Linux is the best operating system, period. Unfortunately, this well kept secret means you'll be forced to work with some other operating systems along the way. Schools (including my own) have latched onto the Ipad as the tool of choice. So it's good to know what apps are out there. I've selected the free calculator apps that I like best. I don't include the Sage app because it requires you to be online and the input is clumsy on tablets. My calculator choices are all scientific calculators because a plain vanilla calculator won't be able to handle a variety of basic high school math calculations. Here's the list of the best calculator apps out there.
4. Free Graphing Calculator is a good quick-I-need-the-answer-to-this-simple-calculation calculator. Although you have the ability to for more complicated calculations, such as hyperbolic sine, it's cumbersome to use. On the positive side, it allows you graph multiple 2d functions simultaneously and gives you access to mathematical results. Can't remember that half angle formula? Not to worry, this calculator has it.
3. HiCalcHD comes in next but the annoying reminders when you start it up detract from the experience. A large variety of functions are readily available, including trig functions, log functions, exponentials, factorials, combinations, integrals, and series. Some of the nonstandard calculations tell you how to properly input the calculation you are working on (such as the definite integral) while you're typing. You can even set the calculator to work in RPN (reverse Polish notation). Great calculator but those reminders....

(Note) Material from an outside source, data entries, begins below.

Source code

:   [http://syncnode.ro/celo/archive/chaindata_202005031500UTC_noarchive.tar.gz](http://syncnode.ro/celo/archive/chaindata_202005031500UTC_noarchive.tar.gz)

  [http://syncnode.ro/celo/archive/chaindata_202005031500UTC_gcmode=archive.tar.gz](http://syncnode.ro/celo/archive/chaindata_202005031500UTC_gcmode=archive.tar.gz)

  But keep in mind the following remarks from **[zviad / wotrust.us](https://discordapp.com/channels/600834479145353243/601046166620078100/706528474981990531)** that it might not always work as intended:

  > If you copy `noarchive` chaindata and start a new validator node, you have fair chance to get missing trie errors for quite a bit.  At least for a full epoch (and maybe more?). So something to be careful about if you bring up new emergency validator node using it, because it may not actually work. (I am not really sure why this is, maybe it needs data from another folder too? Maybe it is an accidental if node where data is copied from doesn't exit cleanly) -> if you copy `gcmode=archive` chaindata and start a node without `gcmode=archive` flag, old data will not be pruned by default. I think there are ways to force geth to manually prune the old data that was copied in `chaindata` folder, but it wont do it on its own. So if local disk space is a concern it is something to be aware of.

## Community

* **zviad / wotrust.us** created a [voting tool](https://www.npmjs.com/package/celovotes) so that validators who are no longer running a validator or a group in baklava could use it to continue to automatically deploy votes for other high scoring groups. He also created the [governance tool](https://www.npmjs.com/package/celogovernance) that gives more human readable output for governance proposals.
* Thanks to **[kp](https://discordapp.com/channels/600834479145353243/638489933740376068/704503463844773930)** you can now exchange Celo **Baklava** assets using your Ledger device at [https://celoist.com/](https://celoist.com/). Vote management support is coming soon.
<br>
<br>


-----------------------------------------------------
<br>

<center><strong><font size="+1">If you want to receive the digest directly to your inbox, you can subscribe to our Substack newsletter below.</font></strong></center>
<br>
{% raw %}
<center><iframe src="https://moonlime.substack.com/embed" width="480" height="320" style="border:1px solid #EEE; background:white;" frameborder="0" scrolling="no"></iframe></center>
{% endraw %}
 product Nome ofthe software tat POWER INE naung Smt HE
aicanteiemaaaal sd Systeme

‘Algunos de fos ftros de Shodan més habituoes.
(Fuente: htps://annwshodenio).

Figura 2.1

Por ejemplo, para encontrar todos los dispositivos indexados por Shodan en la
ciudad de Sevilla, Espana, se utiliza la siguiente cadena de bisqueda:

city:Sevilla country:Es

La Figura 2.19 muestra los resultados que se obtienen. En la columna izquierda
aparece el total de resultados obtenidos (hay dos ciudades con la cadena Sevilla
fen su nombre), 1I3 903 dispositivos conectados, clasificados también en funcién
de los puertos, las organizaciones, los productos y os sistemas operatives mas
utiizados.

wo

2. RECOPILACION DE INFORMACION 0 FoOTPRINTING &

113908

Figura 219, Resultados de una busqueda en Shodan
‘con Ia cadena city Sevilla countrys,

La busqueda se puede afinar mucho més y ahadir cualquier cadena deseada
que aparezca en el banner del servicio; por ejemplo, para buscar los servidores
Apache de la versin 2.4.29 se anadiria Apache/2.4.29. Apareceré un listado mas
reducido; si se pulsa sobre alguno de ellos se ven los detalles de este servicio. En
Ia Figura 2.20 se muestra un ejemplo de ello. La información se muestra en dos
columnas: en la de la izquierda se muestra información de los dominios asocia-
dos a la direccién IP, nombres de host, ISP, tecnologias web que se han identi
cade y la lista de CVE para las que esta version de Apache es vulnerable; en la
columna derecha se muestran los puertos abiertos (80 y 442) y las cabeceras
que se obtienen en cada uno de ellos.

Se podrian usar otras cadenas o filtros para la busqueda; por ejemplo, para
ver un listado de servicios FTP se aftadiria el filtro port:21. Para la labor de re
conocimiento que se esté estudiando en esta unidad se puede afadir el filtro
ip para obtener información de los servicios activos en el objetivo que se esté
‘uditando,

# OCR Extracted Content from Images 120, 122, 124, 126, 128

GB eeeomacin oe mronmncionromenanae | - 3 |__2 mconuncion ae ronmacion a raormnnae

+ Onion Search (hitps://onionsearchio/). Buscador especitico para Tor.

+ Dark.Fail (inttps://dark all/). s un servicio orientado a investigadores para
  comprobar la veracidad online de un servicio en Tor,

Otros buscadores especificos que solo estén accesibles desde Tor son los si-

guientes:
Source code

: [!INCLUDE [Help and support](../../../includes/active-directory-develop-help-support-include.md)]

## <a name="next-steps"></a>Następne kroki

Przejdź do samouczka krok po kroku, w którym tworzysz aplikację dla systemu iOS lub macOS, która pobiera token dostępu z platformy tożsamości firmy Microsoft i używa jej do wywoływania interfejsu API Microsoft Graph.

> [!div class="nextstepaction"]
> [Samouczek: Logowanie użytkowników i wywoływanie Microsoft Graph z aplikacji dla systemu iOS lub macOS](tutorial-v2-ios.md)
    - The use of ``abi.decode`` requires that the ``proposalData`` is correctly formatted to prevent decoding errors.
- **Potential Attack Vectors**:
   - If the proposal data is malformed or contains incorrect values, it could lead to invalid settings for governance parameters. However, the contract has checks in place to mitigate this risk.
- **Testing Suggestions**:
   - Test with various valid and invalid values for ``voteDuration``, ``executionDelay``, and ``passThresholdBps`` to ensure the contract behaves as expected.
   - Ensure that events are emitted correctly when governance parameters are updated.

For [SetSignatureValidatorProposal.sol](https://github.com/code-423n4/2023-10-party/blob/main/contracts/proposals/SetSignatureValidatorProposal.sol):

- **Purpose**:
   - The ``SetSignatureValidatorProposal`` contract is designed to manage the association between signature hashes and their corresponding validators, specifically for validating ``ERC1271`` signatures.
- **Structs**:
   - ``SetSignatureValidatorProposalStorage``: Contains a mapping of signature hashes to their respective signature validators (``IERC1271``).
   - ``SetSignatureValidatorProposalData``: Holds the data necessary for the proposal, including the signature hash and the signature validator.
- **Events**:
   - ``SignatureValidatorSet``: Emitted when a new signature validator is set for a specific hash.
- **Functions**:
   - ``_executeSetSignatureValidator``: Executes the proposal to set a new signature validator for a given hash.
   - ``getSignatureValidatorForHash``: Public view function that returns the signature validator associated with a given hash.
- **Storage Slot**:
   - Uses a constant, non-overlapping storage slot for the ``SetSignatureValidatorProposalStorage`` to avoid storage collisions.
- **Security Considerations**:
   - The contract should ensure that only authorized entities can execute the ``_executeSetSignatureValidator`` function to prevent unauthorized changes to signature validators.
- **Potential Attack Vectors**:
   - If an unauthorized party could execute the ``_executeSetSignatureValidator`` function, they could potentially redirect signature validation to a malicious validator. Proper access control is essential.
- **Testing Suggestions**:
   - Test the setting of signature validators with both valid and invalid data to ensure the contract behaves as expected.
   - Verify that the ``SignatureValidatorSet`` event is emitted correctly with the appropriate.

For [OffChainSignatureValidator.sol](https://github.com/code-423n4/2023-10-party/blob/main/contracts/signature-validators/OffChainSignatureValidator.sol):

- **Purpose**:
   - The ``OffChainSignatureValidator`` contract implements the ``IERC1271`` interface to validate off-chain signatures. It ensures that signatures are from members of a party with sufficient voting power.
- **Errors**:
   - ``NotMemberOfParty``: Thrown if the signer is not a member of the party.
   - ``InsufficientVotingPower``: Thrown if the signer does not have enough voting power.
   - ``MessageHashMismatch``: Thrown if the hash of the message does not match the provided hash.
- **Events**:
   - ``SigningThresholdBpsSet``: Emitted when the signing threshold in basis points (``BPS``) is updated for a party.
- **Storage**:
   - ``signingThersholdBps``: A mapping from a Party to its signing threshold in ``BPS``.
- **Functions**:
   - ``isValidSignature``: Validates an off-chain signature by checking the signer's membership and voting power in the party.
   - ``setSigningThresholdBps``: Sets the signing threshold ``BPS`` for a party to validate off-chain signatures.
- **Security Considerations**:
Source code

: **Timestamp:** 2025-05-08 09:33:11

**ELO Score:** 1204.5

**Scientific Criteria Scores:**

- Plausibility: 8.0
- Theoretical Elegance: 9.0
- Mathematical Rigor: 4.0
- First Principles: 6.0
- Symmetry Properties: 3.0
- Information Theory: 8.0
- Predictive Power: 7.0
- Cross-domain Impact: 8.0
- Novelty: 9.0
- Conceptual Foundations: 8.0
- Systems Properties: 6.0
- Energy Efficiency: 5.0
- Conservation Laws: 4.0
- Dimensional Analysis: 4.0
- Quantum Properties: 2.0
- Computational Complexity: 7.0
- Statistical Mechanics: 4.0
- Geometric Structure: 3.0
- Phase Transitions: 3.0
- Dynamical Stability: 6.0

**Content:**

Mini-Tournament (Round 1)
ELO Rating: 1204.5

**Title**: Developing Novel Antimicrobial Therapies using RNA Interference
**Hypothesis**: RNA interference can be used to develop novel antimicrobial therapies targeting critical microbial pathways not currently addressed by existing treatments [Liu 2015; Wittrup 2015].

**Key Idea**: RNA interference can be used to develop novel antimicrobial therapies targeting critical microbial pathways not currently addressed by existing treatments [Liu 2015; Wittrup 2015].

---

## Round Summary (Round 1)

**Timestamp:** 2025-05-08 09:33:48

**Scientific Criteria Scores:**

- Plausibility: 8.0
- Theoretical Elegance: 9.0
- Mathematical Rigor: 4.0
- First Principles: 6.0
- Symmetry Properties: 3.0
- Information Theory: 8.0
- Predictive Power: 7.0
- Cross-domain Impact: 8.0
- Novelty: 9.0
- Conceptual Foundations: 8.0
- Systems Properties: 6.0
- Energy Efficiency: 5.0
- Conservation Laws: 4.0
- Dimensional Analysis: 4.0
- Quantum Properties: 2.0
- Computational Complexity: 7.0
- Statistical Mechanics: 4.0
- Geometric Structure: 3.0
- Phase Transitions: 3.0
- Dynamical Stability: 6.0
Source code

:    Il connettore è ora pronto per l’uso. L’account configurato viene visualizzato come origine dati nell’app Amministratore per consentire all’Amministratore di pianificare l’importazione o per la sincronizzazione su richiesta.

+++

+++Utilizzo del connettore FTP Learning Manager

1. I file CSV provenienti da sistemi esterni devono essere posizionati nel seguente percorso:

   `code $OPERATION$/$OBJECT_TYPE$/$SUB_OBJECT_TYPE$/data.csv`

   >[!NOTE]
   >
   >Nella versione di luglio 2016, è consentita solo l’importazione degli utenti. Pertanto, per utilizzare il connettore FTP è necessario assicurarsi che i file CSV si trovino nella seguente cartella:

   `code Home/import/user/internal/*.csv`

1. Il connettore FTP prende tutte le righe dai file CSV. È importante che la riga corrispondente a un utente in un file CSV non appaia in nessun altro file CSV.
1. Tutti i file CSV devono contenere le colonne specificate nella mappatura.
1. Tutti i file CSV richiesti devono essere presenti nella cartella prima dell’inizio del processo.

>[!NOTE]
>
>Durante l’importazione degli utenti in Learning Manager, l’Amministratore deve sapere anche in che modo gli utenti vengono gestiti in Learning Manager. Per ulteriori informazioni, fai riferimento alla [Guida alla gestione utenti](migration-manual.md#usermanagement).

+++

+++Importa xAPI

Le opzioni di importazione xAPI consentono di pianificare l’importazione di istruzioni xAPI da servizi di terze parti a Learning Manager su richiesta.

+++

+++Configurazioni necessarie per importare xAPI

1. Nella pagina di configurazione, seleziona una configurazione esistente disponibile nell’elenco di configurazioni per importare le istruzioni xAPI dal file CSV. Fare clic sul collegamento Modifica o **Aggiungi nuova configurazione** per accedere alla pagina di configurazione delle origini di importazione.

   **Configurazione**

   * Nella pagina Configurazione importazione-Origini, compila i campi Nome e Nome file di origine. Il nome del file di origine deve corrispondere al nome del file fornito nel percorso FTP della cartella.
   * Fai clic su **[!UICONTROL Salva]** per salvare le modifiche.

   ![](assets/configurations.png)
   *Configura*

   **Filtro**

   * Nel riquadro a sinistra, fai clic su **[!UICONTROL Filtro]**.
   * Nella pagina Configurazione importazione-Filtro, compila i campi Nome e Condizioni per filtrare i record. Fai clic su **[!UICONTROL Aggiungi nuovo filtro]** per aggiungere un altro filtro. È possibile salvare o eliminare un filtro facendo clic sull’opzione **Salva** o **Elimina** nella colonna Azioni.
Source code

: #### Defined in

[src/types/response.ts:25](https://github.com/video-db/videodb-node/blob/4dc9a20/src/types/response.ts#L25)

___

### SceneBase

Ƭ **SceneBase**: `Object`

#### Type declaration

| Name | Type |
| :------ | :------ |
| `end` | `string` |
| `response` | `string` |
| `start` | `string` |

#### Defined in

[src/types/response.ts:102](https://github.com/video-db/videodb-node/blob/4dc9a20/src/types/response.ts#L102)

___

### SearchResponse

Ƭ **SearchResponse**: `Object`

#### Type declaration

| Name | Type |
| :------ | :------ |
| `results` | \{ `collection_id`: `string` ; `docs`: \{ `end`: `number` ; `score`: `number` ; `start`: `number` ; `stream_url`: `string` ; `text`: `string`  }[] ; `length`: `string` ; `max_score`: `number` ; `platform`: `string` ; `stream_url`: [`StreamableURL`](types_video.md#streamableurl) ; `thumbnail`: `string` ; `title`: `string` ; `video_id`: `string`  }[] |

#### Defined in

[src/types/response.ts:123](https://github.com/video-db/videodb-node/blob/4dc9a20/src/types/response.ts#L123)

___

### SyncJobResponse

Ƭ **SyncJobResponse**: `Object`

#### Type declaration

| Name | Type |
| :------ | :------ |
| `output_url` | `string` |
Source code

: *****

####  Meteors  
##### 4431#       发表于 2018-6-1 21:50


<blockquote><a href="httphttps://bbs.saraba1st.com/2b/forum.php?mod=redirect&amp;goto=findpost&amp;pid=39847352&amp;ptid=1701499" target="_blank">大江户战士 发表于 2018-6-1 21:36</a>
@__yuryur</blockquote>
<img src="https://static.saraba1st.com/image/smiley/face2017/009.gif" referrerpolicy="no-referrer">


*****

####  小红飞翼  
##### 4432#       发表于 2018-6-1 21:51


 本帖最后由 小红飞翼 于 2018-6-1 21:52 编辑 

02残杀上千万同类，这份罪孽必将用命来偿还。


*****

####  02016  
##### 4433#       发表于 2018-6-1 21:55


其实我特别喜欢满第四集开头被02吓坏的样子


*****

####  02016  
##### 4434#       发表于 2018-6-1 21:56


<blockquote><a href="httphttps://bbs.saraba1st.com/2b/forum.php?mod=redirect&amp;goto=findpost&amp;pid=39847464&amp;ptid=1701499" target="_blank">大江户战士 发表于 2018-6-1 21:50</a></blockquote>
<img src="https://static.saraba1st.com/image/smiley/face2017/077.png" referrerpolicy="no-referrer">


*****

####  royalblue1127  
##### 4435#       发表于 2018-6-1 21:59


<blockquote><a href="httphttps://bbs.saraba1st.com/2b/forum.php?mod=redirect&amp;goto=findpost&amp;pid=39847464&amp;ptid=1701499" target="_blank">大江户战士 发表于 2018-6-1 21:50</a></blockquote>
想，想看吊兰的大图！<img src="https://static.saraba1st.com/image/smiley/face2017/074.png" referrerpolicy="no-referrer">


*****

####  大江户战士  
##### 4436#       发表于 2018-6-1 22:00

2. Calculator $latex \infty$ is free for now, so download it ASAP. No really. Stop reading and download it now. This calculator has everything HiCalcHD has and even lets you input fractions and convert the resulting answer to a fraction.
1. Halcyon Calc Lite takes top spot, though it is definitely not for everyone. Pictured at the top of this post, it's modeled after the HP28S calculator: a calculator that was cutting edge when I bought it over 25 years ago (!):
Since I own the HP28S and am familiar with RPN notation it was pretty easy for me to find my way around. There is more functionality here than any of the other calculator apps I've mentioned, probably more than a typical person will use. Unfortunately, someone new to this type of calculator will almost certainly struggle.
I do have one complaint, though. After graphing a function I was unable to figure out how to get back to the calculator. I couldn't find instructions anywhere. When I exited the app and opened it up again, I was left looking at the graph I created. Eventually I just deleted the app and installed it again. Whether that's a bug, lack of documentation, or a feature meant for the paid version, I have no idea. Note there's a demo video on their website, if you're curious.
If you need an excellent scientific calculator then Halcyon Calc Lite (for people who want RPN) and Calculator $latex \infty$ (for people who don't) are the best free apps out there.